Because all of the interaction was made over the network... and e.g. X was put through Codable on both sides... we literarily don't care if it's a struct or not, we just want to know "yeah, it's that X" but the Swift ABI is too strict for that.

So that's the situation I was pointing at how the ABI names are too strict.

We are very aware of this and will be working on improvements in future versions to add other encodings to the RemoteCallTarget so this way systems can use them in the future when able to; and without us breaking API/ABI of the distributed actors feature.

It absolutely is possible to implement calls to non-swift, although it is not a primary goal of this design.

The only piece which is, as you say, "tied to swift calling convention" is the generic substitutions. And you would not really be able to express the exact method overload semantics as swift in another language, so... I don't think that matters -- you would not support complex generics when calling into a different language and that's it I guess.

As for the rest, the encoder is rather boring:

for every argument, recordArgument
record return type
record error type

There's nothing "super tied to Swift" here -- that's just how function invocations look like

On that note though, and on improving the simplicity to call other languages:

I am pondering the addition of the name parameter to:

func recordArgument<Arg: SerializationRequirement>(
  name: StaticString,  <<< we could add that...
  argument: Argument
) throws

because it would make it simpler to stuff arguments into a hash with the parameters named... Not sure if it's necessary, but the implementation and performance costs of that are very low so I want to float the idea. It is something @Slava_Pestov suggested while we were reviewing the API and I quite liked the idea.

We are interested in "fixing" Codable, more than you probably think we are even :-)
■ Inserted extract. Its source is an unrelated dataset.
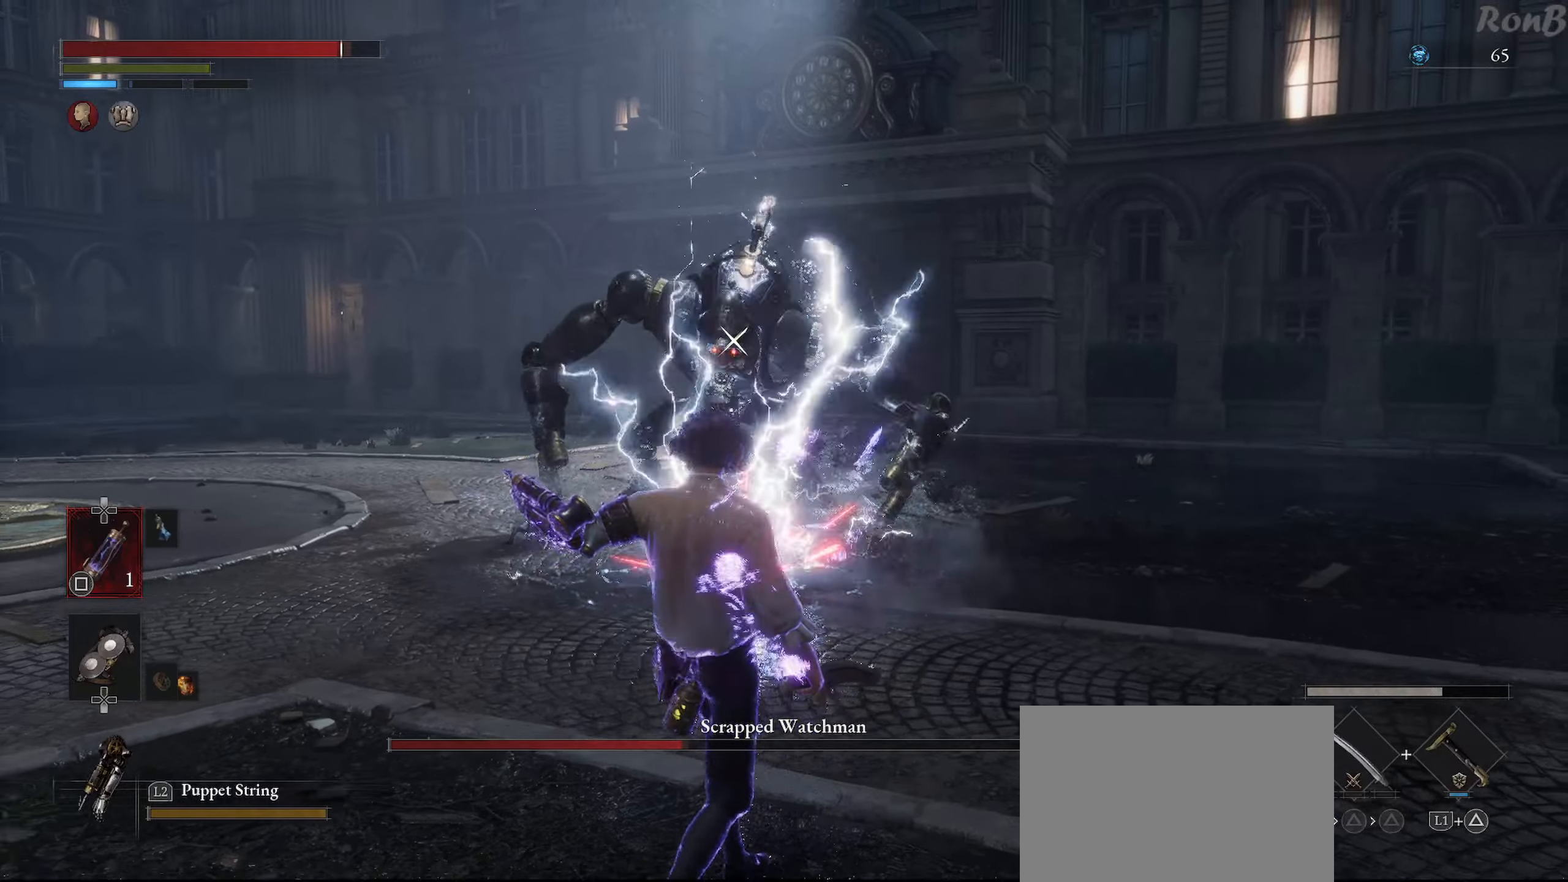
{"buttons": ["R1"], "left_stick": "left", "right_stick": "center", "events": [[350, "R1", "down"], [500, "left_stick", "left"]]}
But it is not something we can block the distributed actor feature on. And neither would Codable, even a "fixed one" be acceptable for some use-cases we are interested in -- which may even avoid traditional serialization per-se, and used shared memory and other techniques...

So all in all, I see your points, but I think we're on track on a road towards all the perfect things, but it'll take time to get there. Stable names and things like those arrived at competing implementations many years after the initial versions, so we're not alone in this game of catch up hah.

ktoso · February 24, 2022, 9:47am

Ok I realized the "stable name" is not called out explicitly in the linked to future work section, but it's definitely one of the pieces... That said, it's not fully designed yet but yeah -- definitely some form of such mechanism would be good for versioning.